In the mid-1970s Joyce Laing was seconded from the Ross Clinic to Barlinnie Prison in Glasgow. The largest jail in Scotland, Barlinnie was celebrated for containing the country’s most vicious and unrepentant criminals. In 1973 a Special Unit was established at the prison, with the radical brief of rehabilitating some of those offenders through communication and creativity rather than simply punishing them.

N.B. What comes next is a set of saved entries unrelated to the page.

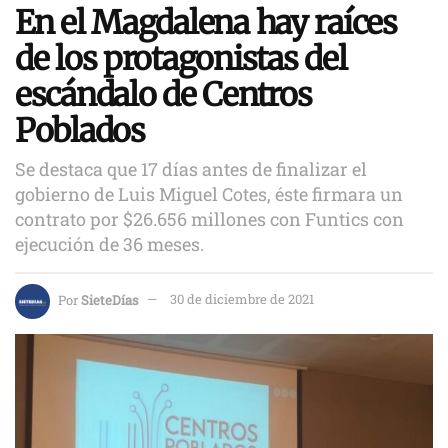
En el Magdalena hay raíces
de los protagonistas del
escándalo de Centros
Poblados
Se destaca que 17 días antes de finalizar el
gobierno de Luis Miguel Cotes, éste firmara un
contrato por $26.656 millones con Funtics con
ejecución de 36 meses.
Por
SieteDías
30 de diciembre de 2021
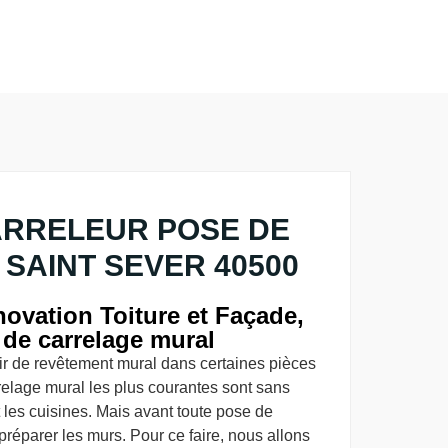
ARRELEUR POSE DE
SAINT SEVER 40500
ovation Toiture et Façade,
 de carrelage mural
vir de revêtement mural dans certaines pièces
relage mural les plus courantes sont sans
 les cuisines. Mais avant toute pose de
préparer les murs. Pour ce faire, nous allons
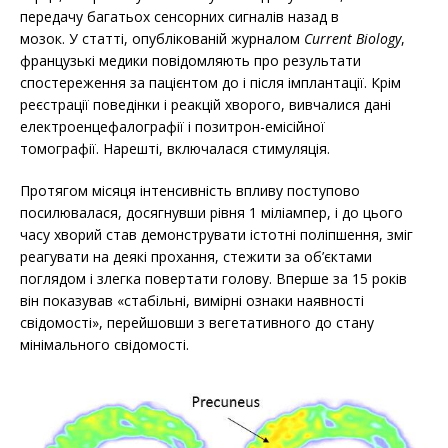
передачу багатьох сенсорних сигналів назад в
мозок. У статті, опублікованій журналом
Current Biology
,
французькі медики повідомляють про результати
спостереження за пацієнтом до і після імплантації. Крім
реєстрації поведінки і реакцій хворого, вивчалися дані
електроенцефалографії і позитрон-емісійної
томографії. Нарешті, включалася стимуляція.
Протягом місяця інтенсивність впливу поступово
посилювалася, досягнувши рівня 1 міліампер, і до цього
часу хворий став демонструвати істотні поліпшення, зміг
реагувати на деякі прохання, стежити за об’єктами
поглядом і злегка повертати голову. Вперше за 15 років
він показував «стабільні, вимірні ознаки наявності
свідомості», перейшовши з вегетативного до стану
мінімального свідомості.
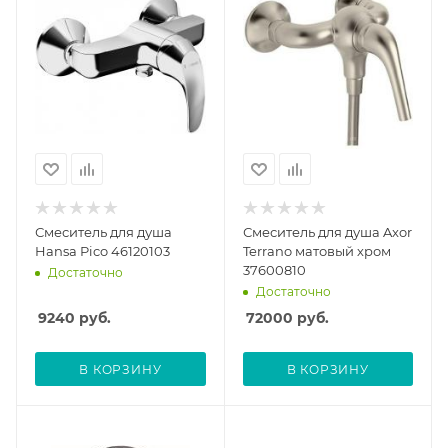
Смеситель для душа
Смеситель для душа Axor
Hansa Pico 46120103
Terrano матовый хром
37600810
Достаточно
Достаточно
9240
руб.
72000
руб.
В КОРЗИНУ
В КОРЗИНУ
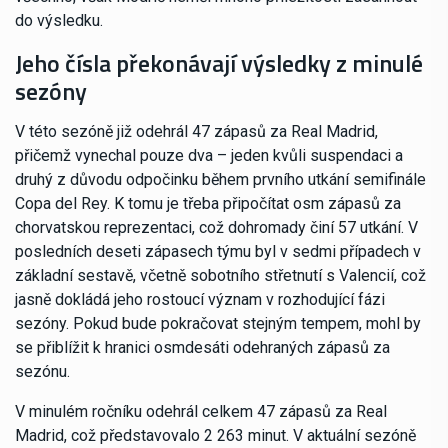
do výsledku.
Jeho čísla překonávají výsledky z minulé
sezóny
V této sezóně již odehrál 47 zápasů za Real Madrid,
přičemž vynechal pouze dva – jeden kvůli suspendaci a
druhý z důvodu odpočinku během prvního utkání semifinále
Copa del Rey. K tomu je třeba připočítat osm zápasů za
chorvatskou reprezentaci, což dohromady činí 57 utkání. V
posledních deseti zápasech týmu byl v sedmi případech v
základní sestavě, včetně sobotního střetnutí s Valencií, což
jasně dokládá jeho rostoucí význam v rozhodující fázi
sezóny. Pokud bude pokračovat stejným tempem, mohl by
se přiblížit k hranici osmdesáti odehraných zápasů za
sezónu.
V minulém ročníku odehrál celkem 47 zápasů za Real
Madrid, což představovalo 2 263 minut. V aktuální sezóně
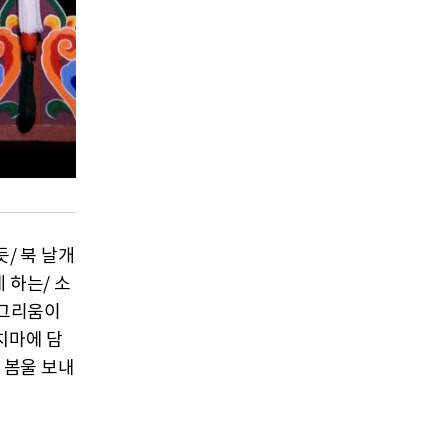
/ 북 날개
 하는/ 소
 그리움이
치마에 담
 봄울 보내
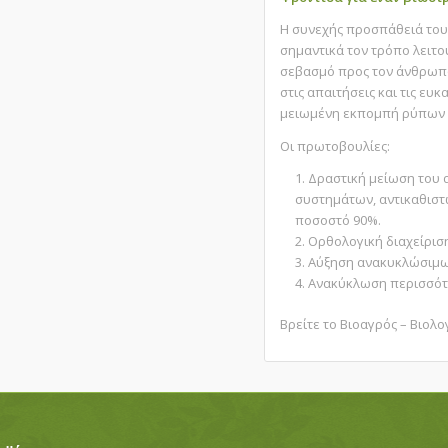
H συνεχής προσπάθειά του 
σημαντικά τον τρόπο λειτου
σεβασμό προς τον άνθρωπο
στις απαιτήσεις και τις ευ
μειωμένη εκπομπή ρύπων κα
Οι πρωτοβουλίες:
Δραστική μείωση του
συστημάτων, αντικαθιστώ
ποσοστό 90%.
Ορθολογική διαχείρισ
Αύξηση ανακυκλώσιμω
Ανακύκλωση περισσότε
Βρείτε το Βιοαγρός – Βιολ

It was inevitably a controversial project. After the Barlinnie Special Unit’s closure in 1996, Mike Nellis of the school of social work at the University of Strathclyde wrote: ‘To some it was a legendary institution, which, through the use of creative arts enabled the rehabilitation of some of Scotland’s most violent prisoners, particularly [the convicted gangland murderer] Jimmy Boyle, but which, after his departure in 1980, became a mere shadow of its former self, and a lost opportunity to reform the wider penal system. To others its early years represented a moment when penal authority was inadvertently ceded to critical and manipulative prisoners – Boyle especially – and their unduly liberal champions in the social work and arts communities, which was fortunately retrieved, never allowed to happen again and considered best forgotten.’